__Your assignment__.
Convert everything from the line containing "about the quality of UK jobs?" down to the line containing "HEALTH, PHYSICAL & MENTAL" in the records below into a Markdown table with the columns No. and Text. Leave out blank lines.

__Material for this exercise__.
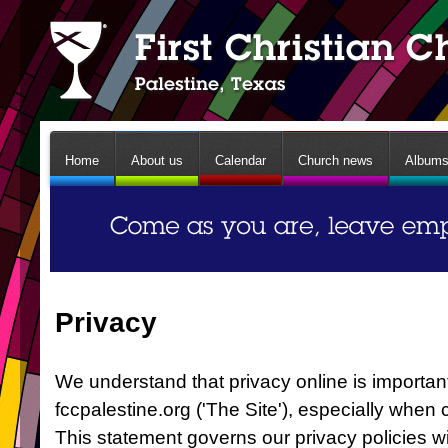
Home
About us
Calendar
Church news
Album
Privacy
We understand that privacy online is important
fccpalestine.org ('The Site'), especially when
This statement governs our privacy policies wi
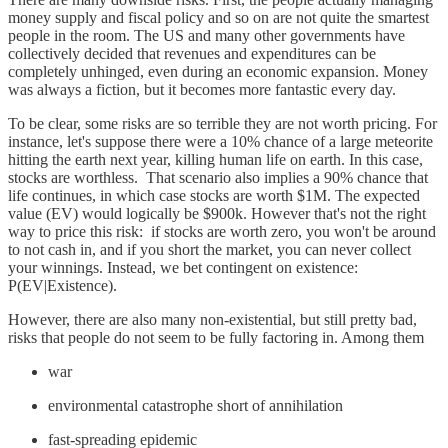
money supply and fiscal policy and so on are not quite the smartest
people in the room. The US and many other governments have
collectively decided that revenues and expenditures can be
completely unhinged, even during an economic expansion. Money
was always a fiction, but it becomes more fantastic every day.
To be clear, some risks are so terrible they are not worth pricing. For
instance, let's suppose there were a 10% chance of a large meteorite
hitting the earth next year, killing human life on earth. In this case,
stocks are worthless. That scenario also implies a 90% chance that
life continues, in which case stocks are worth $1M. The expected
value (EV) would logically be $900k. However that's not the right
way to price this risk: if stocks are worth zero, you won't be around
to not cash in, and if you short the market, you can never collect
your winnings. Instead, we bet contingent on existence:
P(EV|Existence).
However, there are also many non-existential, but still pretty bad,
risks that people do not seem to be fully factoring in. Among them
war
environmental catastrophe short of annihilation
fast-spreading epidemic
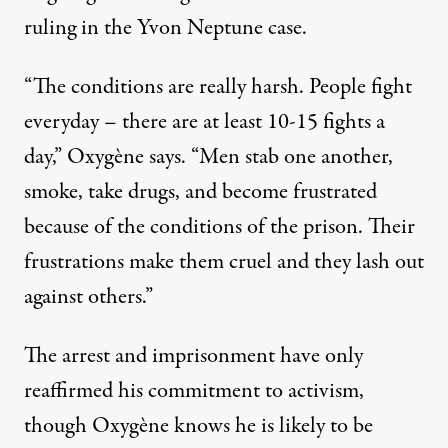
ruling in the Yvon Neptune case.
“The conditions are really harsh. People fight
everyday – there are at least 10-15 fights a
day,” Oxygène says. “Men stab one another,
smoke, take drugs, and become frustrated
because of the conditions of the prison. Their
frustrations make them cruel and they lash out
against others.”
The arrest and imprisonment have only
reaffirmed his commitment to activism,
though Oxygène knows he is likely to be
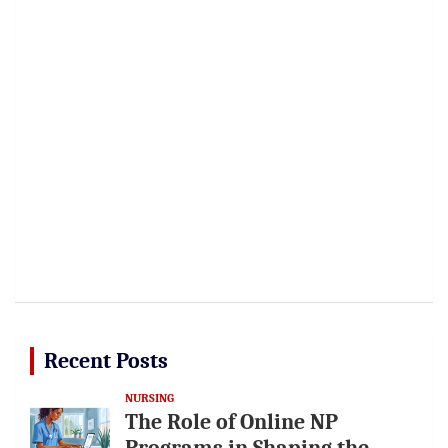
Recent Posts
NURSING
The Role of Online NP
Programs in Shaping the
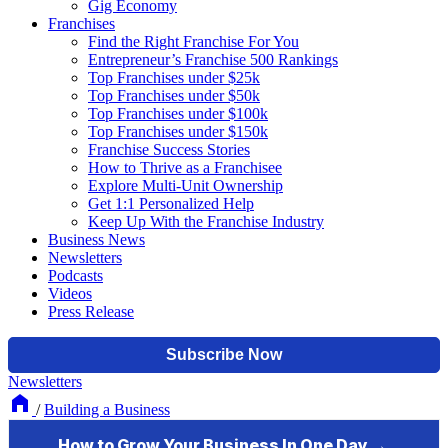
Gig Economy
Franchises
Find the Right Franchise For You
Entrepreneur’s Franchise 500 Rankings
Top Franchises under $25k
Top Franchises under $50k
Top Franchises under $100k
Top Franchises under $150k
Franchise Success Stories
How to Thrive as a Franchisee
Explore Multi-Unit Ownership
Get 1:1 Personalized Help
Keep Up With the Franchise Industry
Business News
Newsletters
Podcasts
Videos
Press Release
Newsletters
/
Building a Business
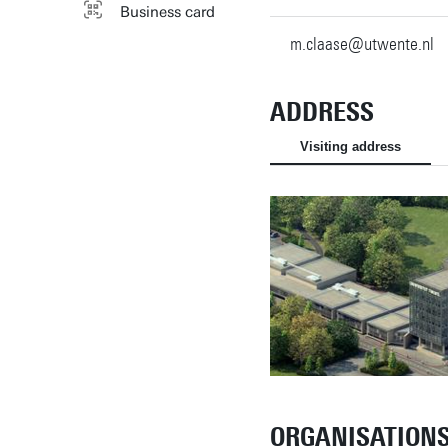
Business card
m.claase@utwente.nl
ADDRESS
Visiting address
ORGANISATION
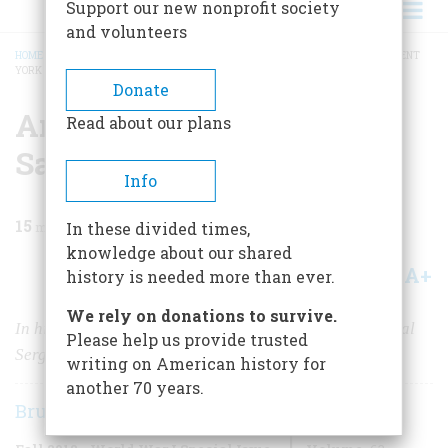
Support our new nonprofit society
and volunteers
HOME
/
MAGAZINE
/
2018
/
VOLUME 63, ISSUE 3
/
AN AMERICAN HERO: SARGENT
YORK
BREADCRUMB
Donate
An American Hero:
Read about our plans
Sargent York
Info
15
min read
In these divided times,
knowledge about our shared
A+
A-
Share
history is needed more than ever.
We rely on donations to survive.
In history’s long parade of military heroes, few can rival
Please help us provide trusted
Sergeant Alvin C. York.
writing on American history for
another 70 years.
Bruce Watson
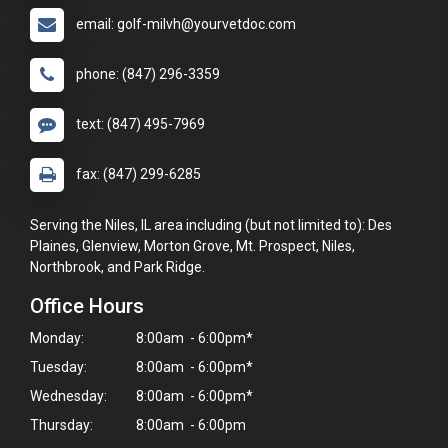
email: golf-milvh@yourvetdoc.com
phone: (847) 296-3359
text: (847) 495-7969
fax: (847) 299-6285
Serving the Niles, IL area including (but not limited to): Des
Plaines, Glenview, Morton Grove, Mt. Prospect, Niles,
Northbrook, and Park Ridge.
Office Hours
Monday:
8:00am - 6:00pm*
Tuesday:
8:00am - 6:00pm*
Wednesday:
8:00am - 6:00pm*
Thursday:
8:00am - 6:00pm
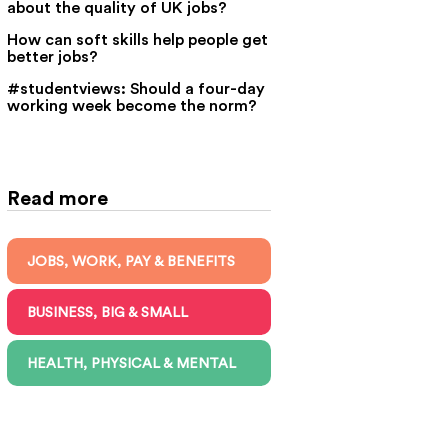
about the quality of UK jobs?
How can soft skills help people get
better jobs?
#studentviews: Should a four-day
working week become the norm?
Read more
JOBS, WORK, PAY & BENEFITS
BUSINESS, BIG & SMALL
HEALTH, PHYSICAL & MENTAL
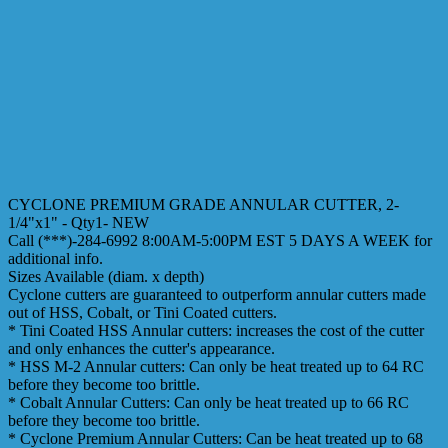
CYCLONE PREMIUM GRADE ANNULAR CUTTER, 2-
1/4"x1" - Qty1- NEW
Call (***)-284-6992 8:00AM-5:00PM EST 5 DAYS A WEEK for
additional info.
Sizes Available (diam. x depth)
Cyclone cutters are guaranteed to outperform annular cutters made
out of HSS, Cobalt, or Tini Coated cutters.
* Tini Coated HSS Annular cutters: increases the cost of the cutter
and only enhances the cutter's appearance.
* HSS M-2 Annular cutters: Can only be heat treated up to 64 RC
before they become too brittle.
* Cobalt Annular Cutters: Can only be heat treated up to 66 RC
before they become too brittle.
* Cyclone Premium Annular Cutters: Can be heat treated up to 68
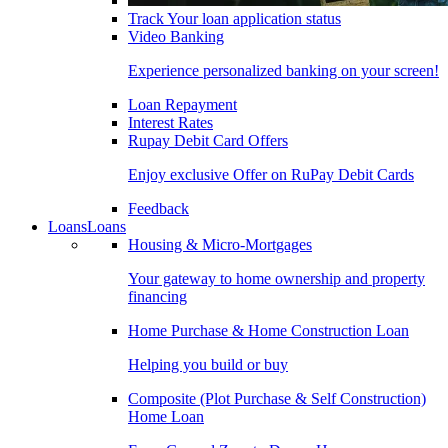
Track Your loan application status
Video Banking
Experience personalized banking on your screen!
Loan Repayment
Interest Rates
Rupay Debit Card Offers
Enjoy exclusive Offer on RuPay Debit Cards
Feedback
Loans
Loans
Housing & Micro-Mortgages
Your gateway to home ownership and property
financing
Home Purchase & Home Construction Loan
Helping you build or buy
Composite (Plot Purchase & Self Construction)
Home Loan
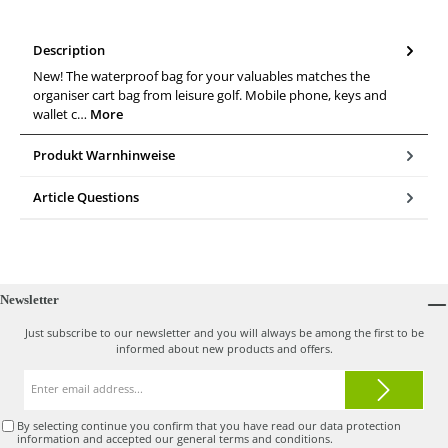
Description
New! The waterproof bag for your valuables matches the
organiser cart bag from leisure golf. Mobile phone, keys and
wallet c…
More
Produkt Warnhinweise
Article Questions
Newsletter
Just subscribe to our newsletter and you will always be among the first to be
informed about new products and offers.
Email
address*
By selecting continue you confirm that you have read our
data protection
information
and accepted our
general terms and conditions
.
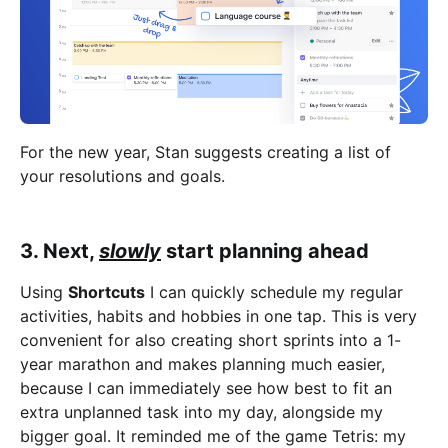
For the new year, Stan suggests creating a list of
your resolutions and goals.
3. Next,
slowly
start planning ahead
Using
Shortcuts
I can quickly schedule my regular
activities, habits and hobbies in one tap. This is very
convenient for also creating short sprints into a 1-
year marathon and makes planning much easier,
because I can immediately see how best to fit an
extra unplanned task into my day, alongside my
bigger goal. It reminded me of the game Tetris: my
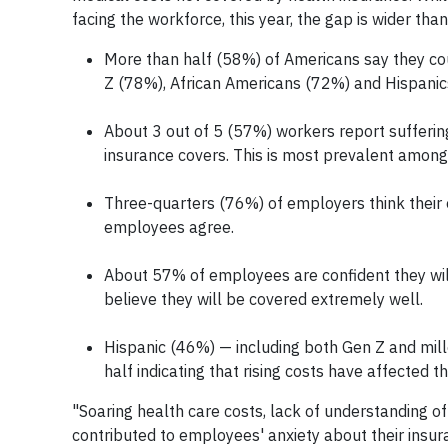
facing the workforce, this year, the gap is wider than
More than half (58%) of Americans say they cou
Z (78%), African Americans (72%) and Hispanic
About 3 out of 5 (57%) workers report suffering
insurance covers. This is most prevalent among
Three-quarters (76%) of employers think their 
employees agree.
About 57% of employees are confident they will 
believe they will be covered extremely well.
Hispanic (46%) — including both Gen Z and mill
half indicating that rising costs have affected th
"Soaring health care costs, lack of understanding o
contributed to employees' anxiety about their insu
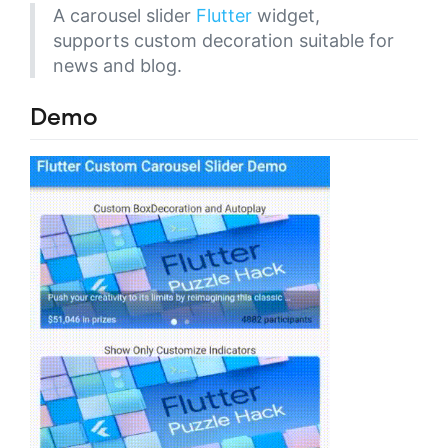
A carousel slider
Flutter
widget,
supports custom decoration suitable for
news and blog.
Demo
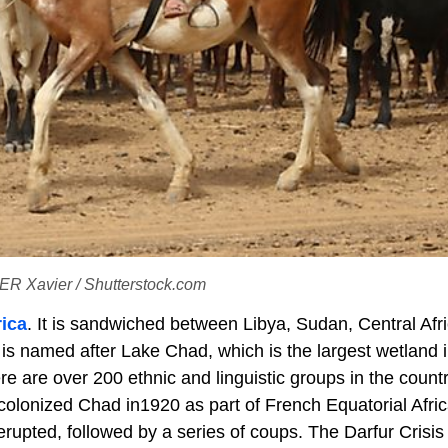
GER Xavier / Shutterstock.com
rica
. It is sandwiched between Libya, Sudan, Central Afr
is named after Lake Chad, which is the largest wetland i
re are over 200 ethnic and linguistic groups in the countr
colonized Chad in1920 as part of French Equatorial Africa
rupted, followed by a series of coups. The Darfur Crisis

__Written answer__.
| No. | Text |
|---|---|
| 1 | about the quality of UK jobs? |
| 2 | How can soft skills help people get |
| 3 | better jobs? |
| 4 | #studentviews: Should a four-day |
| 5 | working week become the norm? |
| 6 | Read more |
| 7 | JOBS, WORK, PAY & BENEFITS |
| 8 | BUSINESS, BIG & SMALL |
| 9 | HEALTH, PHYSICAL & MENTAL |